Assignment -
From the entries below, copy each line in which the word "дүүрэг" occurs.
[[ Provided data open ]]
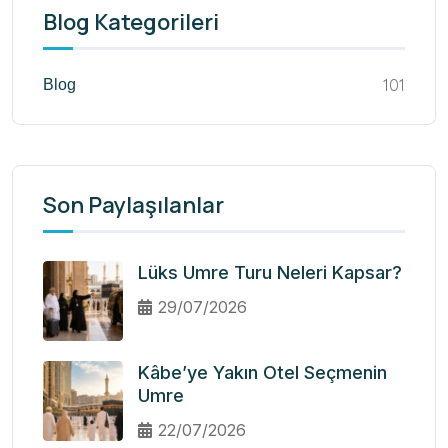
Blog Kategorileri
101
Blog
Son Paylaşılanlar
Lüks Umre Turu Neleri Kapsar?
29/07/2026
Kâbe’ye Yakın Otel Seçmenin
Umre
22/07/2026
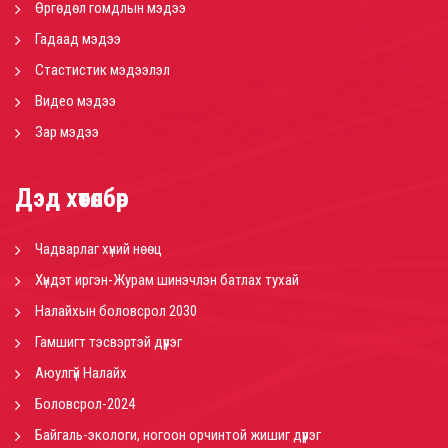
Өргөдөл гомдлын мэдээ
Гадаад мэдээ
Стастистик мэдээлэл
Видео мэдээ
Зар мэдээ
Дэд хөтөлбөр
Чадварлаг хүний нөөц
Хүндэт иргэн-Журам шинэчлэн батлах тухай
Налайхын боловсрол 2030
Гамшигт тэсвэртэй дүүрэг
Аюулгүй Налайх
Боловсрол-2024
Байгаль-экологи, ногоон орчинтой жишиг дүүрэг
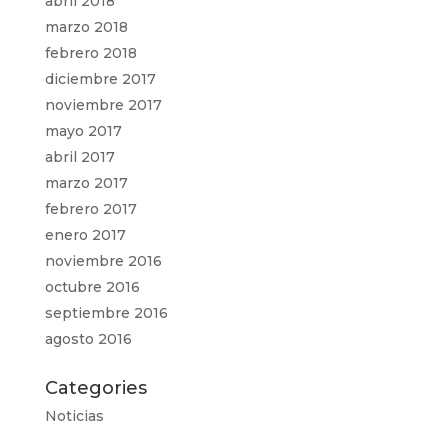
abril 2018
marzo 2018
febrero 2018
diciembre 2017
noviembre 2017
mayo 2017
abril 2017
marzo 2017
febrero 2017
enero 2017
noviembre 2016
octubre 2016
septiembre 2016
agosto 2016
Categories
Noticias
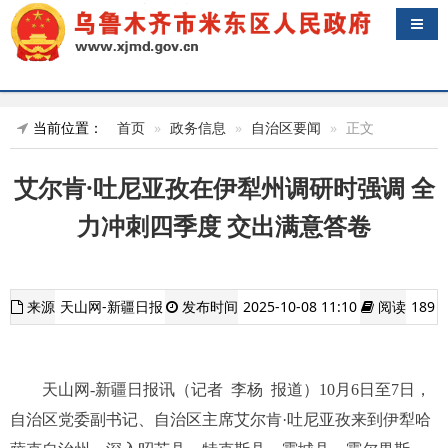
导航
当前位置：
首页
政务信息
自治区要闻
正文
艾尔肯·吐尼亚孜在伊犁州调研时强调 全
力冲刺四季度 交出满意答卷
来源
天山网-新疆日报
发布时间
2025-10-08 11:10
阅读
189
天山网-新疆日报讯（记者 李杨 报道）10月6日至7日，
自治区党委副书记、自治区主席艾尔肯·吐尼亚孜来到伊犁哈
[[ Provided data closed ]]
[[ Provided data open ]]
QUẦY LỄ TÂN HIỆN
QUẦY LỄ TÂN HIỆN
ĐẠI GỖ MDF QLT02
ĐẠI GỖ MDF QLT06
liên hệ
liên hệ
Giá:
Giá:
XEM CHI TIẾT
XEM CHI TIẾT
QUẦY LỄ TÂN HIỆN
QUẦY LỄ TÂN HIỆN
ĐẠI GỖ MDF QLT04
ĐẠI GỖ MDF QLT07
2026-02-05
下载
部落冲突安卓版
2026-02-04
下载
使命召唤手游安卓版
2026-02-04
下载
[[ Provided data closed ]]
[[ Provided data open ]]
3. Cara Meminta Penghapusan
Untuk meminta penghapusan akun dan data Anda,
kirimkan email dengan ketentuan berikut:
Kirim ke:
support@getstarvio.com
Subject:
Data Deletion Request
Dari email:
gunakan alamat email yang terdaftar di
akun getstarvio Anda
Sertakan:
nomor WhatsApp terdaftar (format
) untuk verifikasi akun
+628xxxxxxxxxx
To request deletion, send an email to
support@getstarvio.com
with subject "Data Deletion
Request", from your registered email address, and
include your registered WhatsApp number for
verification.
[[ Provided data closed ]]
Exercise output -
Гамшигт тэсвэртэй дүүрэг
Байгаль-экологи, ногоон орчинтой жишиг дүүрэг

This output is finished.